→ Task requirements
Please copy out the entries below exactly, beginning with the line that contains "5. Possessing a" and ending with the line that contains "15. Violating Indiana", and include nothing outside that span.

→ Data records
================
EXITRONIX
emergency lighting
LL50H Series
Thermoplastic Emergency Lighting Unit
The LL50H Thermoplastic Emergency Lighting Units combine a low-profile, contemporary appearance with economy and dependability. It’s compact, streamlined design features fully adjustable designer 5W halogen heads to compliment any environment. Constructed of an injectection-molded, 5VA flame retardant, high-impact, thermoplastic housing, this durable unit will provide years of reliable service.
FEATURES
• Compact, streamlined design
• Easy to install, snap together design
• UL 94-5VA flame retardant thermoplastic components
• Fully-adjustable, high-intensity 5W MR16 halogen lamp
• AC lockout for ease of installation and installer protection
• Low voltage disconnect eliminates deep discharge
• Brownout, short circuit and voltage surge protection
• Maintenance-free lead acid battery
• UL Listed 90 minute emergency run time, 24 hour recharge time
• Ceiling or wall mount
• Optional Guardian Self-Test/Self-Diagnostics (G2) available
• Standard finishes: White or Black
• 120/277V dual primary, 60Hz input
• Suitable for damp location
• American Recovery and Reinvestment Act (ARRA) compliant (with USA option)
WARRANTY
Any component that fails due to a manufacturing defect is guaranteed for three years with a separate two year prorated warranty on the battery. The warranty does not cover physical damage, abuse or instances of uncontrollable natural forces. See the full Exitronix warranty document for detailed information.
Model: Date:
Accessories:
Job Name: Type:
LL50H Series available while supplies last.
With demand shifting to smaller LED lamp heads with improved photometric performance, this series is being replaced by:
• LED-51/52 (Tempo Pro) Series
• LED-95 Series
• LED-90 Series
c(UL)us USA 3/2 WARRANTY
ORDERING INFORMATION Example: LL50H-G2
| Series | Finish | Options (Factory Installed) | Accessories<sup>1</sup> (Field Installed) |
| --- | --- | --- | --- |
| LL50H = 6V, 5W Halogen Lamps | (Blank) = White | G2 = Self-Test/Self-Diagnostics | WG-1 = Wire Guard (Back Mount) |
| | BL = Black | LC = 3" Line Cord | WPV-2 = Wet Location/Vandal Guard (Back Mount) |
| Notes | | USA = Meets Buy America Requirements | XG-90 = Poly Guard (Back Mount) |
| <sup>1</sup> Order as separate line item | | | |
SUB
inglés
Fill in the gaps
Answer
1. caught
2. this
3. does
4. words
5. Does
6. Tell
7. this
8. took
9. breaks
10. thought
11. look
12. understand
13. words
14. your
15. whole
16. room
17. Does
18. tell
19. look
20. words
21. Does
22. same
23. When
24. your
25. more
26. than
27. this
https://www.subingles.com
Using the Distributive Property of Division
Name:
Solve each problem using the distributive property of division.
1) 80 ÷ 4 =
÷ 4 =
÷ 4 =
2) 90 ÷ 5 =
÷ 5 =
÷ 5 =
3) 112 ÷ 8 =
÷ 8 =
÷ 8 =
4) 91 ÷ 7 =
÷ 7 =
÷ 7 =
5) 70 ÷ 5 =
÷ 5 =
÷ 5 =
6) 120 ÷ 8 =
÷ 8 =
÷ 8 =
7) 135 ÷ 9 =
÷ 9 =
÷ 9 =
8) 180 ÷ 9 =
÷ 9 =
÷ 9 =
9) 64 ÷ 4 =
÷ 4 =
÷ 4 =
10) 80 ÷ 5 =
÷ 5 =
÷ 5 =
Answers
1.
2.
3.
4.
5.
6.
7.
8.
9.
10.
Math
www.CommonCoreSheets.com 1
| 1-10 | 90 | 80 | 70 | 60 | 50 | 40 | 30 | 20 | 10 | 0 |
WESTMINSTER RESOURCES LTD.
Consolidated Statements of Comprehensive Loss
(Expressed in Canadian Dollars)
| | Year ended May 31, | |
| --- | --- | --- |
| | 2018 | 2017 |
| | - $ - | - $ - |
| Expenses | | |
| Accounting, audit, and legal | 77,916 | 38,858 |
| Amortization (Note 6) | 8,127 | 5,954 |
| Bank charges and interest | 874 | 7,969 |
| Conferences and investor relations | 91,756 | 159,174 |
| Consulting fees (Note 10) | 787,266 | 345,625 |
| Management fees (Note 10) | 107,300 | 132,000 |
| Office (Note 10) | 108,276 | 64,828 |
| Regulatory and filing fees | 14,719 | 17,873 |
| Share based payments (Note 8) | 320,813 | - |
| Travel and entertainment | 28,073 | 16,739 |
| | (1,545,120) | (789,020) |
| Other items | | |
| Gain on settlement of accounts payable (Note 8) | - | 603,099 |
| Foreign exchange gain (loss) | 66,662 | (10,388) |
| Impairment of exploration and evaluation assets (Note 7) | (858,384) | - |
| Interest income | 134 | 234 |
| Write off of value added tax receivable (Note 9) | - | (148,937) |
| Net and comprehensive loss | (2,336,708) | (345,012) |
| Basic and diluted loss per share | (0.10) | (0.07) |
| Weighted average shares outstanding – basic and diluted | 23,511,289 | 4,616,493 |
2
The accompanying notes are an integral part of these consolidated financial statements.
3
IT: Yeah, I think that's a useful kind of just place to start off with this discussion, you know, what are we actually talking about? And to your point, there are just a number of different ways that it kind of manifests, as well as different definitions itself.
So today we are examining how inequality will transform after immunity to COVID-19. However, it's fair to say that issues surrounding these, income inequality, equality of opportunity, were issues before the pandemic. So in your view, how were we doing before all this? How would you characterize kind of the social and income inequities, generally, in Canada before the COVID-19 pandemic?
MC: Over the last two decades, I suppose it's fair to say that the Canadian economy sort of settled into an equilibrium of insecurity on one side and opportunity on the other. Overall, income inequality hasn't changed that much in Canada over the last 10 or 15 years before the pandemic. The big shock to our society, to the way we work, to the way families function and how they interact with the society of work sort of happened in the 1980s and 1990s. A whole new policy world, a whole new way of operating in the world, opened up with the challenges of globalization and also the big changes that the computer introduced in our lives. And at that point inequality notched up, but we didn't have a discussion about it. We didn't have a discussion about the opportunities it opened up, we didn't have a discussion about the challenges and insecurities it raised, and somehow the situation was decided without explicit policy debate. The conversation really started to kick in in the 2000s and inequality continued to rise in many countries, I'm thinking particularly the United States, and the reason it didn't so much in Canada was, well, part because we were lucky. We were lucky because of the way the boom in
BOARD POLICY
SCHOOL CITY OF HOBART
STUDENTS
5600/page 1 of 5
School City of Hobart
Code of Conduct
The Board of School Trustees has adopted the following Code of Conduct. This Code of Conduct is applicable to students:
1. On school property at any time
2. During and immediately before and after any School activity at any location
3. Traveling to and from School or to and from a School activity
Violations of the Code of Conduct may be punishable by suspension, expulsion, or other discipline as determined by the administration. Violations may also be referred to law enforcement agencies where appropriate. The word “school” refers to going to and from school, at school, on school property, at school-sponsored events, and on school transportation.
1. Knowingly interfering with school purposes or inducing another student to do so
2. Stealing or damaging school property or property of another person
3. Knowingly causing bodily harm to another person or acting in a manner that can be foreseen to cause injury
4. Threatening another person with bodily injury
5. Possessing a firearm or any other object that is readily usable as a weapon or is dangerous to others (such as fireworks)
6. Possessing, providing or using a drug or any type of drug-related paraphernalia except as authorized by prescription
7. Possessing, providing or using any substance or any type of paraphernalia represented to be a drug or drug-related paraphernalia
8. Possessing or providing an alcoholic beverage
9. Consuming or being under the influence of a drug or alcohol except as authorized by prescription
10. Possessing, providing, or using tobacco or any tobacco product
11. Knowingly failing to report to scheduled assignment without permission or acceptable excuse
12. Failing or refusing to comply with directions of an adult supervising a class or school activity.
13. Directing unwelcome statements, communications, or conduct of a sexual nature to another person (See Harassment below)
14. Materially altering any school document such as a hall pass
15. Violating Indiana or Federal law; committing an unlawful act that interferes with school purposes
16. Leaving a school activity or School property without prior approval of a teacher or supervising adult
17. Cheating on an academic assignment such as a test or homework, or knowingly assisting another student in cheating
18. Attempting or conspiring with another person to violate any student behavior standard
================
→ Response box
5. Possessing a firearm or any other object that is readily usable as a weapon or is dangerous to others (such as fireworks)
6. Possessing, providing or using a drug or any type of drug-related paraphernalia except as authorized by prescription
7. Possessing, providing or using any substance or any type of paraphernalia represented to be a drug or drug-related paraphernalia
8. Possessing or providing an alcoholic beverage
9. Consuming or being under the influence of a drug or alcohol except as authorized by prescription
10. Possessing, providing, or using tobacco or any tobacco product
11. Knowingly failing to report to scheduled assignment without permission or acceptable excuse
12. Failing or refusing to comply with directions of an adult supervising a class or school activity.
13. Directing unwelcome statements, communications, or conduct of a sexual nature to another person (See Harassment below)
14. Materially altering any school document such as a hall pass
15. Violating Indiana or Federal law; committing an unlawful act that interferes with school purposes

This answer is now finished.